As the diplomatic efforts progress to reach a ceasefire agreement acceptable to all parties in the Middle East conflict, events this evening threaten to fan the flames of war rather than bring us closer to peace.
Yesterday, the Lebanese government offered to deploy 15,000 Lebanese army troops to the south, if Israel withdraws from Lebanese territory. (See my piece: Lebanon - Lebanese Army to Move South?) As I stated, this deployment is an attempt to blunt calls for a well-armed international force that would, among other tasks, oversee the disarming of Hizballah. This is a position anathema to Hizballah and its sponsors, Syria and Iran, and several factions of the Lebanese government.
Representatives of the Arab League met yesterday in Beirut to develop an alternate resolution than that proposed by the United States and France. Today, they presented their united position to the United Nations Security Council. They believe that the Lebanese army deployment, combined with an Israeli withdrawal from Lebanese territory, will negate any other United Nations or international force than that now present, the United Nations Interim Force in Lebanon (UNIFIL). UNIFIL has been "interim" since 1978 and has been ineffective since it was deployed. It has never stopped any Hizballah (or Israeli for that matter) military operation in the area.
It comes as no surprise that this afternoon, after listening to the Arab ministers, that France - nominally an ally of the United States - has reversed itself and has withdrawn support of the draft resolution that it had authored. The French ambassador now is calling for an immediate Israeli withdrawal and does not believe that in light of the promise of a Lebanese army deployment an additional international force is required. France has caved in and basically adopted the Arab League position.

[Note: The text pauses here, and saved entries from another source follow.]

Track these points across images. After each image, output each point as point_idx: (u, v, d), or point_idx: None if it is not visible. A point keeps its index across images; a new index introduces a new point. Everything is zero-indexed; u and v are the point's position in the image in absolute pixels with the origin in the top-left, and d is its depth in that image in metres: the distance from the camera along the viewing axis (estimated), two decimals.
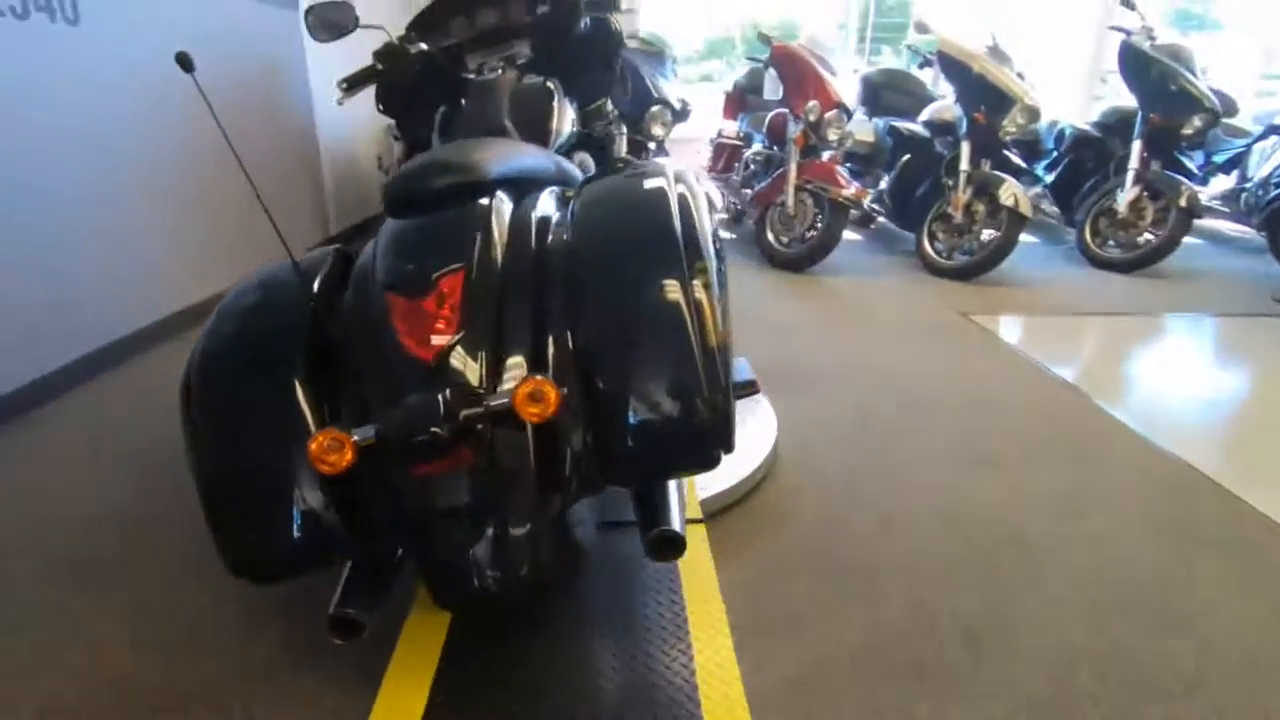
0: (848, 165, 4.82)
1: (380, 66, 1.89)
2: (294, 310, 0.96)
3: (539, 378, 0.81)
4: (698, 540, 1.48)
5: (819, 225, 3.86)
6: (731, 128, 5.11)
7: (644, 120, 3.91)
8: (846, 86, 5.49)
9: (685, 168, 1.23)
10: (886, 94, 4.95)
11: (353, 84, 1.89)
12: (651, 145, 4.06)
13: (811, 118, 3.79)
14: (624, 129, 3.91)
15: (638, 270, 0.94)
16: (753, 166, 4.60)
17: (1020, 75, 3.84)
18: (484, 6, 2.04)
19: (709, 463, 0.95)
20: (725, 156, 5.00)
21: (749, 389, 1.16)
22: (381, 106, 2.08)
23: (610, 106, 2.29)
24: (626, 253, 0.97)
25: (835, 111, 3.82)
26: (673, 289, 0.91)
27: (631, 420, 0.90)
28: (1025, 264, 4.11)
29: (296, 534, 0.90)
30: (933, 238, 3.97)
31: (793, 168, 3.85)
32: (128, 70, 2.44)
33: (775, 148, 4.32)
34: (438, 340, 0.88)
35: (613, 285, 0.94)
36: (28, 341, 2.08)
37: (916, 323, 3.14)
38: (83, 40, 2.25)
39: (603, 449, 0.92)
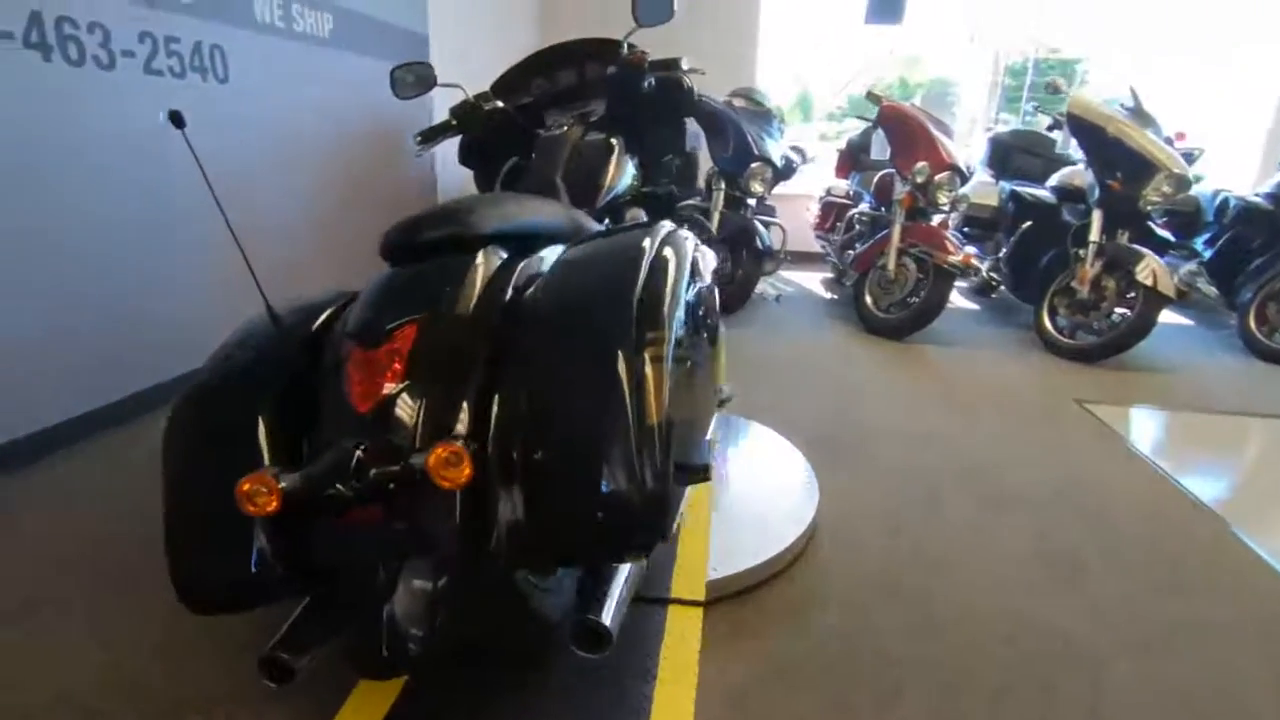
0: (966, 230, 4.54)
1: (455, 122, 2.01)
2: (272, 352, 1.00)
3: (456, 444, 0.78)
4: (690, 627, 1.36)
5: (922, 292, 3.62)
6: (843, 186, 4.97)
7: (743, 177, 3.89)
8: (971, 149, 5.21)
9: (683, 231, 1.18)
10: (1016, 156, 4.62)
11: (428, 137, 2.02)
12: (751, 201, 4.03)
13: (919, 179, 3.60)
14: (722, 184, 3.93)
15: (580, 337, 0.90)
16: (858, 227, 4.42)
17: (1168, 140, 3.45)
18: (563, 67, 2.12)
19: (637, 551, 0.87)
20: (832, 215, 4.86)
21: (701, 475, 1.05)
22: (462, 159, 2.20)
23: (675, 163, 2.28)
24: (573, 317, 0.93)
25: (947, 174, 3.61)
26: (613, 360, 0.86)
27: (555, 497, 0.84)
28: (1169, 349, 3.62)
29: (239, 569, 0.91)
30: (1053, 313, 3.59)
31: (896, 229, 3.66)
32: (269, 120, 2.77)
33: (882, 209, 4.14)
34: (378, 392, 0.88)
35: (554, 351, 0.91)
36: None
37: (1018, 405, 2.82)
38: (231, 95, 2.58)
39: (530, 523, 0.87)
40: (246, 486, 0.80)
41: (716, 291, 1.37)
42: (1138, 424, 2.71)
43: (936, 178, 3.62)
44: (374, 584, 0.85)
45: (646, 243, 1.03)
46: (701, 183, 4.14)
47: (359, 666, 0.85)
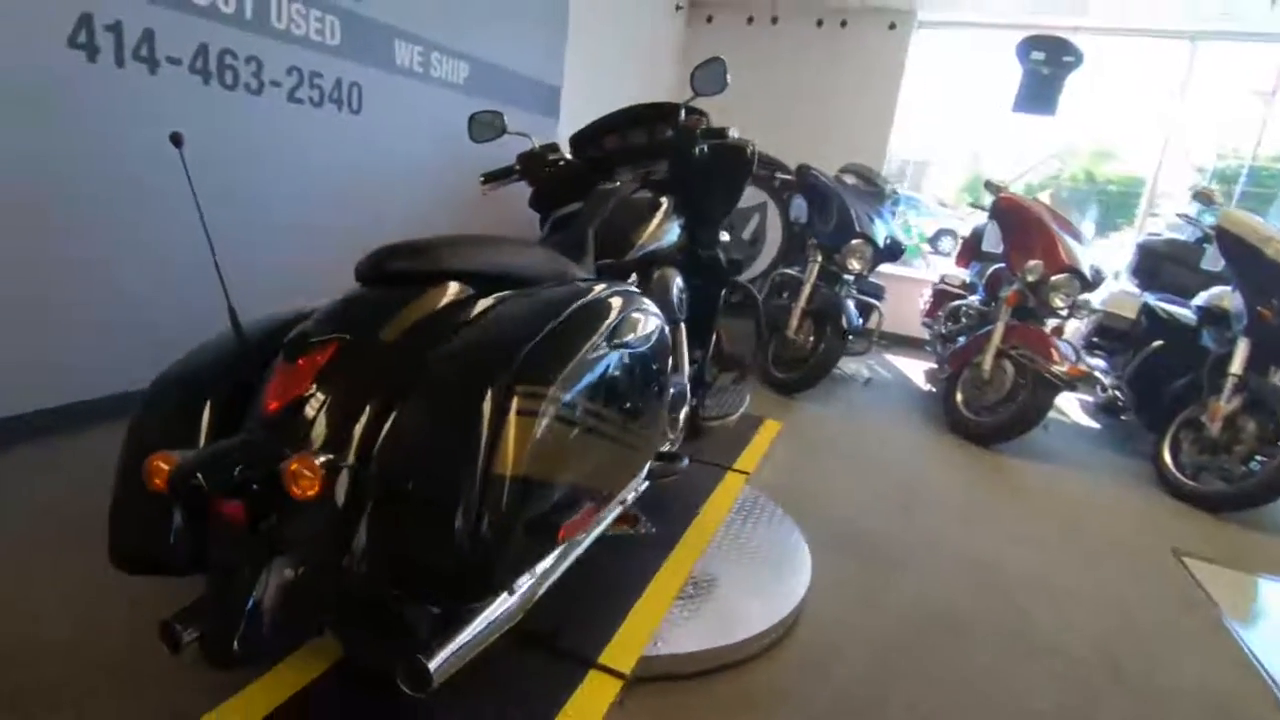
0: (1096, 340, 4.12)
1: (518, 168, 2.14)
2: (227, 356, 1.09)
3: (312, 458, 0.83)
4: (598, 700, 1.31)
5: (1018, 398, 3.30)
6: (960, 275, 4.69)
7: (841, 252, 3.79)
8: (1111, 253, 4.74)
9: (634, 299, 1.18)
10: (1167, 267, 4.15)
11: (491, 178, 2.17)
12: (848, 277, 3.91)
13: (1031, 278, 3.33)
14: (818, 257, 3.85)
15: (458, 379, 0.92)
16: (964, 320, 4.14)
17: None
18: (635, 127, 2.21)
19: (455, 597, 0.86)
20: (942, 304, 4.58)
21: (547, 535, 1.00)
22: (530, 204, 2.33)
23: (732, 228, 2.28)
24: (462, 359, 0.95)
25: (1065, 276, 3.32)
26: (475, 407, 0.87)
27: (395, 528, 0.86)
28: None
29: (156, 540, 1.00)
30: (1176, 447, 3.14)
31: (998, 329, 3.39)
32: (391, 149, 3.10)
33: (991, 304, 3.85)
34: (284, 399, 0.95)
35: (434, 389, 0.93)
36: None
37: (1100, 543, 2.48)
38: (360, 125, 2.92)
39: (375, 548, 0.89)
40: (152, 463, 0.89)
41: (673, 364, 1.34)
42: (1242, 595, 2.27)
43: (1053, 279, 3.33)
44: (238, 578, 0.90)
45: (578, 301, 1.05)
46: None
47: (208, 653, 0.90)
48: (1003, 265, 3.65)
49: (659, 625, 1.53)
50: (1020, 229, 3.46)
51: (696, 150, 1.97)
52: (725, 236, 2.40)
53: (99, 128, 2.06)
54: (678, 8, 5.70)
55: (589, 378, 1.00)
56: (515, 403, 0.89)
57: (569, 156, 2.17)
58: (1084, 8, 4.70)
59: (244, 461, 0.86)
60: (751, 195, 5.34)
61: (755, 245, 5.57)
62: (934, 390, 4.41)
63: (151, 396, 1.08)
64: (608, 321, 1.08)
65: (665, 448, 1.78)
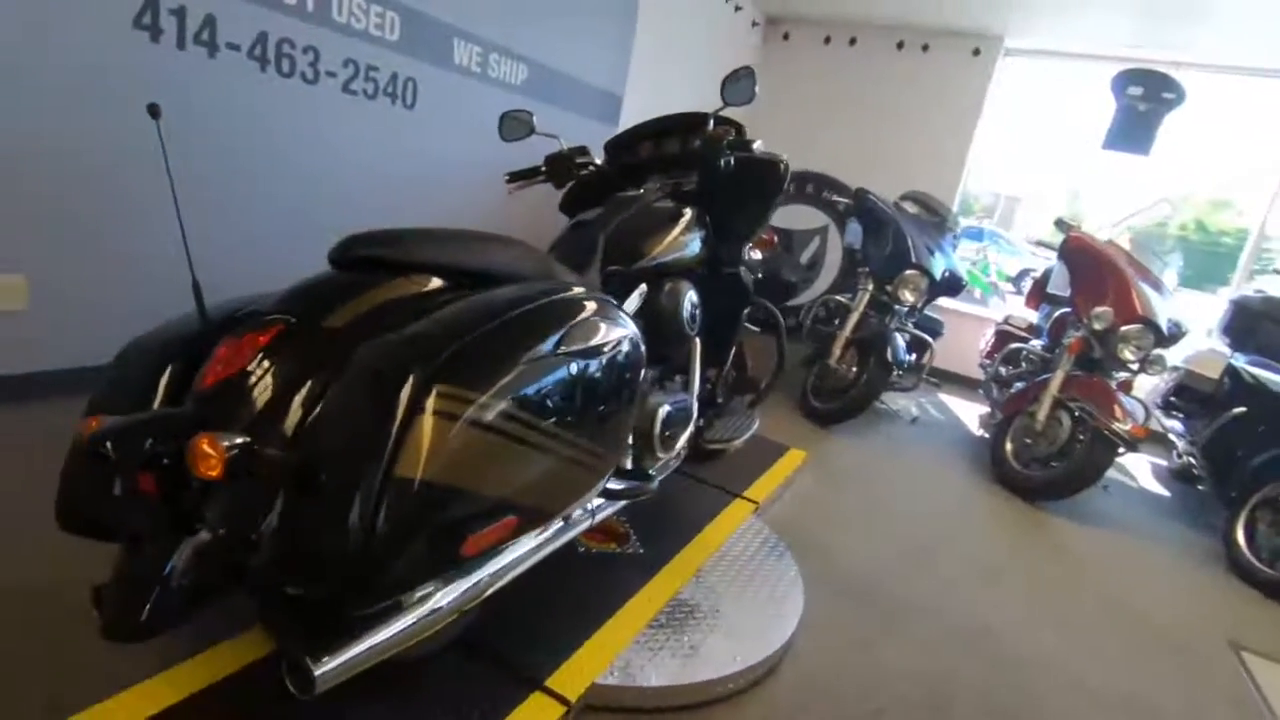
0: (1174, 400, 3.78)
1: (544, 169, 2.12)
2: (187, 330, 1.08)
3: (220, 440, 0.80)
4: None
5: (1072, 454, 3.05)
6: (1026, 318, 4.41)
7: (894, 282, 3.62)
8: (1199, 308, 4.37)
9: (607, 303, 1.12)
10: (1266, 326, 3.77)
11: (516, 177, 2.15)
12: (900, 309, 3.72)
13: (1098, 326, 3.09)
14: (869, 286, 3.69)
15: (374, 372, 0.88)
16: (1024, 364, 3.88)
17: None
18: (669, 136, 2.15)
19: (338, 594, 0.81)
20: (1002, 346, 4.31)
21: (450, 546, 0.93)
22: (560, 206, 2.31)
23: (747, 251, 2.18)
24: (384, 352, 0.91)
25: (1138, 327, 3.05)
26: (388, 405, 0.83)
27: (292, 515, 0.82)
28: None
29: (93, 502, 1.00)
30: (1251, 527, 2.82)
31: (1057, 377, 3.15)
32: (441, 144, 3.15)
33: (1055, 350, 3.59)
34: (220, 375, 0.93)
35: (352, 376, 0.89)
36: None
37: (1142, 628, 2.23)
38: (413, 119, 2.98)
39: (278, 535, 0.86)
40: (85, 425, 0.89)
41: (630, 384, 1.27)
42: None
43: (1123, 329, 3.07)
44: (151, 550, 0.89)
45: (530, 304, 1.00)
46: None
47: (106, 621, 0.89)
48: (1069, 309, 3.40)
49: (620, 653, 1.45)
50: (1090, 272, 3.21)
51: (721, 162, 1.89)
52: (758, 255, 2.32)
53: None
54: (754, 24, 5.64)
55: (526, 385, 0.95)
56: (432, 402, 0.84)
57: (598, 162, 2.13)
58: (1188, 42, 4.36)
59: (155, 434, 0.84)
60: (813, 218, 5.21)
61: (813, 269, 5.42)
62: (987, 436, 4.15)
63: (113, 364, 1.09)
64: (558, 328, 1.02)
65: (654, 468, 1.71)
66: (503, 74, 3.34)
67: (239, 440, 0.83)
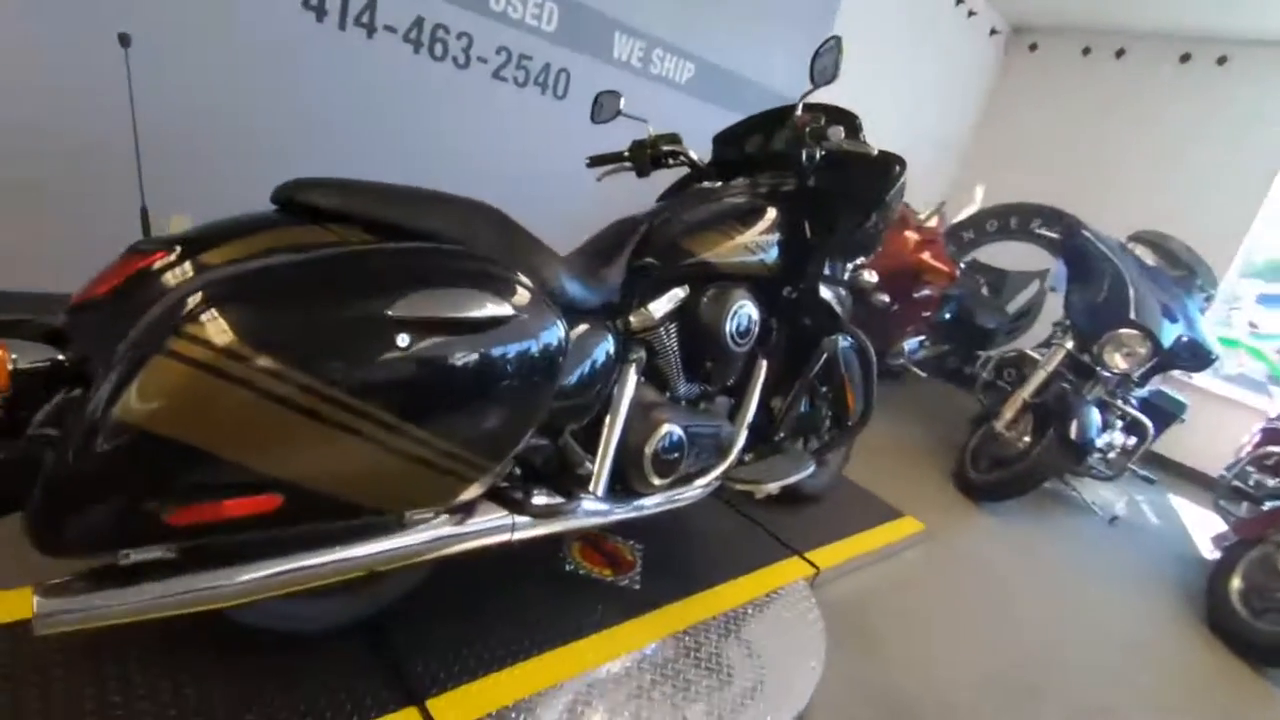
0: None
1: (627, 154, 1.96)
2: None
3: (10, 354, 0.78)
4: None
5: None
6: None
7: (1099, 341, 2.88)
8: None
9: (495, 269, 0.93)
10: None
11: (596, 161, 2.02)
12: (1105, 375, 2.95)
13: None
14: (1067, 343, 2.99)
15: (153, 310, 0.80)
16: None
17: None
18: (779, 129, 1.89)
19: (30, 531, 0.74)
20: (1268, 448, 3.22)
21: (153, 510, 0.79)
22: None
23: (839, 272, 1.80)
24: (176, 289, 0.81)
25: None
26: (139, 339, 0.75)
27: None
28: None
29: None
30: None
31: None
32: (598, 137, 3.14)
33: None
34: (86, 291, 0.93)
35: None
36: None
37: None
38: (561, 109, 3.01)
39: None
40: None
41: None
42: None
43: None
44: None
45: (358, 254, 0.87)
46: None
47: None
48: None
49: (536, 695, 1.25)
50: None
51: (804, 155, 1.59)
52: (870, 276, 1.95)
53: (316, 80, 2.41)
54: (993, 31, 4.93)
55: (326, 347, 0.81)
56: (170, 342, 0.74)
57: (691, 153, 1.92)
58: None
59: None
60: (1035, 258, 4.39)
61: (1023, 318, 4.59)
62: (1215, 556, 3.15)
63: None
64: (396, 288, 0.86)
65: (648, 494, 1.47)
66: (665, 70, 3.26)
67: (51, 360, 0.81)
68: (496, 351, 0.97)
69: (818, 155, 1.60)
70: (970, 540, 2.65)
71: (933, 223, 3.78)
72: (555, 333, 1.06)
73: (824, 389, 2.06)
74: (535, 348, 1.03)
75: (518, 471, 1.31)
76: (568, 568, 1.62)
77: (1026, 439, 2.96)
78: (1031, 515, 3.03)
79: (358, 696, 1.15)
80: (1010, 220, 4.22)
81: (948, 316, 4.29)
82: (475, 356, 0.94)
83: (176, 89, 2.17)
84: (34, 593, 0.78)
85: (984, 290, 4.59)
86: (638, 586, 1.63)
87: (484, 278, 0.99)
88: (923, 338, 4.20)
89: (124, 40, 1.08)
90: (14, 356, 0.80)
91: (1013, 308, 4.64)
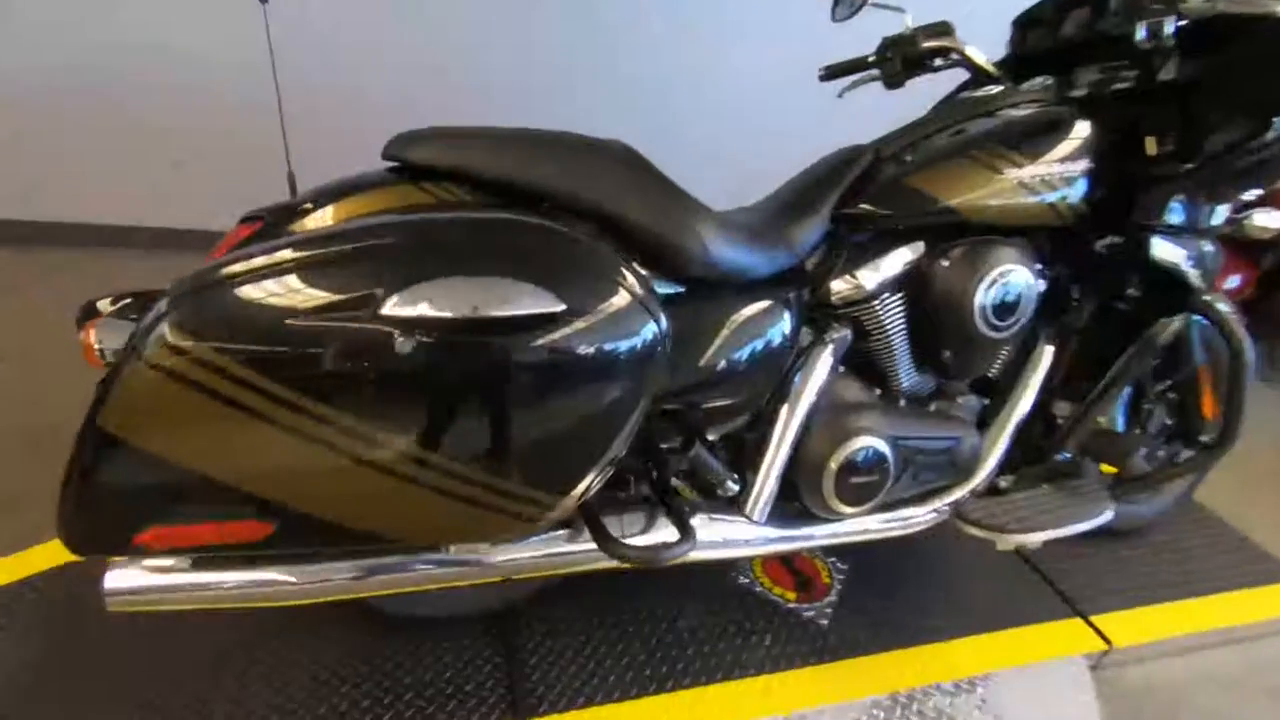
0: None
1: (872, 58, 1.46)
2: None
3: (94, 330, 0.78)
4: None
5: None
6: None
7: None
8: None
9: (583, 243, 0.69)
10: None
11: (833, 72, 1.53)
12: None
13: None
14: None
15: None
16: None
17: None
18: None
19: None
20: None
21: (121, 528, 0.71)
22: None
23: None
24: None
25: None
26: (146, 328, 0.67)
27: None
28: None
29: None
30: None
31: None
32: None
33: None
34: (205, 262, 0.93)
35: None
36: None
37: None
38: None
39: None
40: None
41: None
42: None
43: None
44: None
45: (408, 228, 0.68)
46: None
47: None
48: None
49: None
50: None
51: (1145, 27, 0.99)
52: (1272, 221, 1.23)
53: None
54: None
55: (293, 345, 0.66)
56: (142, 345, 0.65)
57: (968, 50, 1.37)
58: None
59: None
60: None
61: None
62: None
63: None
64: (386, 283, 0.66)
65: (832, 520, 1.12)
66: None
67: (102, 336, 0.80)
68: (538, 359, 0.73)
69: (1171, 29, 0.98)
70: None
71: None
72: (641, 331, 0.79)
73: (1159, 388, 1.39)
74: (605, 353, 0.76)
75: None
76: (742, 580, 1.36)
77: None
78: None
79: (463, 697, 1.08)
80: None
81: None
82: (517, 365, 0.72)
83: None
84: (107, 567, 0.81)
85: None
86: (825, 621, 1.30)
87: (528, 262, 0.75)
88: None
89: None
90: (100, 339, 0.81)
91: None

Meanwhile, the military situation continues to intensify. The Israel Defense Force chief of staff, Lieutenant General Dan Halutz, has named his deputy, Major General Moshe Kaplinsky, as the overall coordinator for Israeli military operations in Lebanon. In essence, he has fired the chief of the IDF Northern Command, Major General Udi Adam. This comes just hours before the Knesset is to vote on additional reserve force callups and expansion of the ground campaign in Lebanon. There is a growing loss of confidence in how the IDF is conducting the ground war.
This comes at a time when the IDF is stepping up its attacks on the Lebanese coast between the Israeli border and Sidon, located about 30 miles south of Beirut. Although many of the Israeli naval, air and special forces attacks are focused on the Tyre area - about 15 miles north of the border and the location of many of the rocket attacks on northern Israel - Israeli helicopter gunships have also attacked what they claim are Hizballah targets inside the largest Palestinian refugee camp in the Middle East, the sprawling 'Ayn Al-Hilwah camp.
If we're heading towards a resolution, this seems like the long way to get there.